* [What you should do]: Extract the lines of the data starting at the very beginning and ending at the line that contains "title Conclusão [82, 49, 1569, 255]", including both ends. Reproduce those lines word for word and add nothing else.

(Extracted data entries)
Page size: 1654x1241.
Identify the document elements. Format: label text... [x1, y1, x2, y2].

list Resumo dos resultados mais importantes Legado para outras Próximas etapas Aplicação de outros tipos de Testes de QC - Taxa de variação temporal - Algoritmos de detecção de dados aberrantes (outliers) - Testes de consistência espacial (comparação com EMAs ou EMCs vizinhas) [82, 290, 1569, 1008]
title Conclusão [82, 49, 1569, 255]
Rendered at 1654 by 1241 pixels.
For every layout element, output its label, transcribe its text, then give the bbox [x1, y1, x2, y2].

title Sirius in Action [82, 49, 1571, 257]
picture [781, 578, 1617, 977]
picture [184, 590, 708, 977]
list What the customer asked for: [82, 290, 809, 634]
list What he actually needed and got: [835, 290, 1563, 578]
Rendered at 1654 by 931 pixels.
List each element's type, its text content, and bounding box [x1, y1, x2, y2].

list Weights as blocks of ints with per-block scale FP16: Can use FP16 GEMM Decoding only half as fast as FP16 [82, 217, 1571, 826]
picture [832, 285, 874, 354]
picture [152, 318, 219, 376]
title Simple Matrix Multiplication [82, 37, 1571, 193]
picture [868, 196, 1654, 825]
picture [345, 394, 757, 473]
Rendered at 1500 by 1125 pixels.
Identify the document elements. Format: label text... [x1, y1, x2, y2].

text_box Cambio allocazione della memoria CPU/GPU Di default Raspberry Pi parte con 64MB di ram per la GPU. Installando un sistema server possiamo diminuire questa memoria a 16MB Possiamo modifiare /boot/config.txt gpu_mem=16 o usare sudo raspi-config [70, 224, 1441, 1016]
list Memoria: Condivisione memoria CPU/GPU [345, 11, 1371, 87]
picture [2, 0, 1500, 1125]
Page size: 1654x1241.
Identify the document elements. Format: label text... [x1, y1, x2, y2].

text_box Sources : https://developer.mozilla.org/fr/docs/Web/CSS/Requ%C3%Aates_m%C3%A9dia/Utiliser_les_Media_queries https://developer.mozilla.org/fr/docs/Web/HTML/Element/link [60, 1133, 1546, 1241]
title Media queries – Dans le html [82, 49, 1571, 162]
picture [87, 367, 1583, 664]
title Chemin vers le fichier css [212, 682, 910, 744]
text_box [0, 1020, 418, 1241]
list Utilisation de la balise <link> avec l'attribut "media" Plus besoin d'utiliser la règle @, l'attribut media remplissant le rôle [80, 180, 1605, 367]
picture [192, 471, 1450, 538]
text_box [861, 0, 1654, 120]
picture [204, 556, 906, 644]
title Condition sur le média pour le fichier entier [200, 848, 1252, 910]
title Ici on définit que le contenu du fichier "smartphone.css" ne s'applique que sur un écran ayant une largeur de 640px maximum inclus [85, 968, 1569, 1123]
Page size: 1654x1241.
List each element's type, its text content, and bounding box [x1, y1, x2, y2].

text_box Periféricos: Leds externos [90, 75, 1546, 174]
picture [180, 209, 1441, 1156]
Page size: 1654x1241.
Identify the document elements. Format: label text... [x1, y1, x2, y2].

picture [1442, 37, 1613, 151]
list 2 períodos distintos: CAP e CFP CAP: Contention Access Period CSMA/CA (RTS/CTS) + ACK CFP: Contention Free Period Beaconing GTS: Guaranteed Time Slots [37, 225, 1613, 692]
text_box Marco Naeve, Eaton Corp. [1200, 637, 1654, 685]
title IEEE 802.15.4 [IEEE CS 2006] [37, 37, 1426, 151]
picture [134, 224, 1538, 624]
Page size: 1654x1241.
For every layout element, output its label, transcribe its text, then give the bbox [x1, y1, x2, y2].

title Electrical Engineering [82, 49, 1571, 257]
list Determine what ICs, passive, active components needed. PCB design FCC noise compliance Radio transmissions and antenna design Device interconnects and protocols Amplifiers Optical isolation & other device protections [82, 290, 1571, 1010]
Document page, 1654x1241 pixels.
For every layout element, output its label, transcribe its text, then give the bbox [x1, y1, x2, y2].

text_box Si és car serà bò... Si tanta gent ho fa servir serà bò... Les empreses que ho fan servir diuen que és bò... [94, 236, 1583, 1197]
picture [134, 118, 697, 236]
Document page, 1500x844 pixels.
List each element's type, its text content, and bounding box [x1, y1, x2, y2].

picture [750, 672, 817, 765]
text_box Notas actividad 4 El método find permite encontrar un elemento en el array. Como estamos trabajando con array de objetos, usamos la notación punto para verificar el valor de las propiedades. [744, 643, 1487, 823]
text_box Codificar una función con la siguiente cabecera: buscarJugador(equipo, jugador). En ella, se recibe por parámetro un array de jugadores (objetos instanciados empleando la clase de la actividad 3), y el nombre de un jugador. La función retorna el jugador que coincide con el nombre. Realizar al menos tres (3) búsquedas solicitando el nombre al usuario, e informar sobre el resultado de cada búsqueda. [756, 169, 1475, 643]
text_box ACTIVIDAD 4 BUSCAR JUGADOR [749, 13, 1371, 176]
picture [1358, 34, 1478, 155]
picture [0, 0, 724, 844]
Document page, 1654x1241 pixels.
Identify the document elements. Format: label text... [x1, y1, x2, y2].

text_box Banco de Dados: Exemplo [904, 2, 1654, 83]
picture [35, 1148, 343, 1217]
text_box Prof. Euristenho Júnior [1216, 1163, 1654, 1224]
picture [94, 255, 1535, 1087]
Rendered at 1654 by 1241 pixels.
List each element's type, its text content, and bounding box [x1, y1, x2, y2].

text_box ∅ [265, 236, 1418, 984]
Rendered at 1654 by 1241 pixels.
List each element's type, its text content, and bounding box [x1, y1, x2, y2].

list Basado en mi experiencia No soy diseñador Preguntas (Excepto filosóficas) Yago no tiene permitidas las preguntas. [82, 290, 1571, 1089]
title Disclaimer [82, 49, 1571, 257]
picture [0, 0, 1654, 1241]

* [Reply]:
Page size: 1654x1241.
Identify the document elements. Format: label text... [x1, y1, x2, y2].

list Resumo dos resultados mais importantes Legado para outras Próximas etapas Aplicação de outros tipos de Testes de QC - Taxa de variação temporal - Algoritmos de detecção de dados aberrantes (outliers) - Testes de consistência espacial (comparação com EMAs ou EMCs vizinhas) [82, 290, 1569, 1008]
title Conclusão [82, 49, 1569, 255]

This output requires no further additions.